My Grandpa’d been an active man in life,

but age had grasped his arm

and tied him down and dragged him

into bed without a mind while speech

had been denied him this long while.

His crumpled, trembling form had lain so still

sheathed between two rusty yellow sheets.

His body gasped for breath and when he’d move

he’d twist from side to side and back again

like car wheels spinning helplessly in snow.

His eyes were bloody veins with specks of dust

through slits in fleshy lids; his mouth would part

and whimper while his mottled body twitched

and shook like horse’s flanks in summer’s heat.

A thin and almost concrete upper lip

concealed the stain of his tobacco teeth.

His mouth seemed almost bound with baling wire

that muffled and suppressed his final speech.

Grandma sat beside him on a chair,

her bony hands were nestling in her lap.

Her head cocked like a scrutinizing wren

listening for a word that he might speak.

She’d no fear of death, for she had visions

befitting one born smothered in a veil;

Her thin lips pressed together when she heard

his cracking voice call out to her for help.

“Ma,” he said, “I’m here and there’s a wall

that’s made of stone so high I cannot see,

and on my side there1s nothing but a woods

that’s dark and thick with thorns and knotted trees.

The land beside the wall is very good.

I’d get a crop if only I could plow.”

Grandma’s eyes now blacked and filled with tears:

“Henry, listen close to what I say;

you follow ’long that wall now (do you hear?)

and pretty soon you’ll come upon a gate

that’s rusty as it’s not been used in years.”

“I’m afraid.”

    “Now, hush, don’t be that way.

The gate won’t harm you and you’ll just pass through.”

“Ma, will you please stop that talk,” said Pa.

“It won’t do any good to scare him now.”

“I’m comfort to him, son.
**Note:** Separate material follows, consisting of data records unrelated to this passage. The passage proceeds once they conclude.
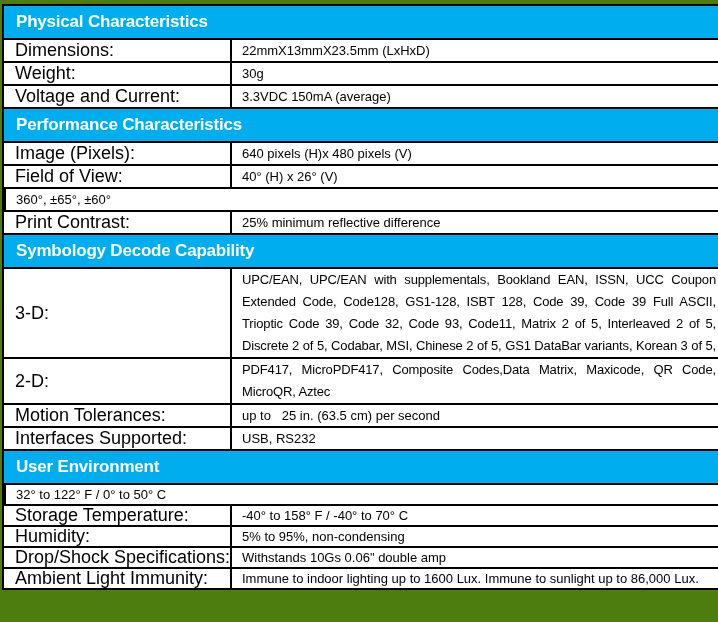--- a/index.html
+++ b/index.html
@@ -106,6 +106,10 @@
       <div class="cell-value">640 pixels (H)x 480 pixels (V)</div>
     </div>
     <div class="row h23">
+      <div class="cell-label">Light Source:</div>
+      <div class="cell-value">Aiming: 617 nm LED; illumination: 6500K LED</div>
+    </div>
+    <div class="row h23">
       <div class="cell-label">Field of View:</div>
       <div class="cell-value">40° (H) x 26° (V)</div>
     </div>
He knows his time.

A man needs comfort at a time life this.”

“Well, what is all this bull about a wall?

And why’s he talking now after a year

Of whimpering just things that make no sense?”
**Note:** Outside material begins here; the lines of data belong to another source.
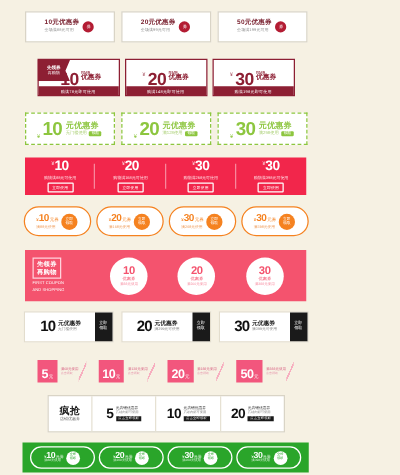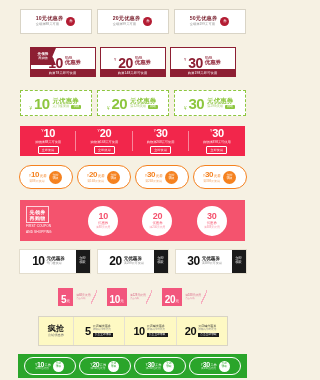--- a/index.html
+++ b/index.html
@@ -528,6 +528,17 @@
       </div>
       <div class="slash"></div>
     </div>
+    <div class="c8">
+      <div class="pinkbox">
+        <span class="amt">50</span>
+        <span class="u">元</span>
+      </div>
+      <div class="right">
+        <span class="l1">满388元使用</span>
+        <span class="l2">点击领取</span>
+      </div>
+      <div class="slash"></div>
+    </div>
   </div>
 
   <div class="r9">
“And who are we to know the ways of God?”

“Ma,” he cried, “it’s there. I see the gate.”

His body twitched and rolled from side to side.

I’m pulling, Ma. It’s opening, I think.

It’s made of steel and heavy as a barn.”

“Here, hold my hand,” she said, “don’t be afraid.”

Pa rushed up to the foot of Grandpa’s bed;

My heartbeat clapped like thunder in my head …

and them we heard the sounds, the squealing scrape

of rusty hinges opening on a gate.

My father looked at me and at him.

and Grandma sat there smiling toward the bed.

The gate squeaked open while a wash of air

cold as the winter’s breath swept through the room.

And then the gate banged shut, the cold breeze left,

and Grandpa stopped his twitching and was dead.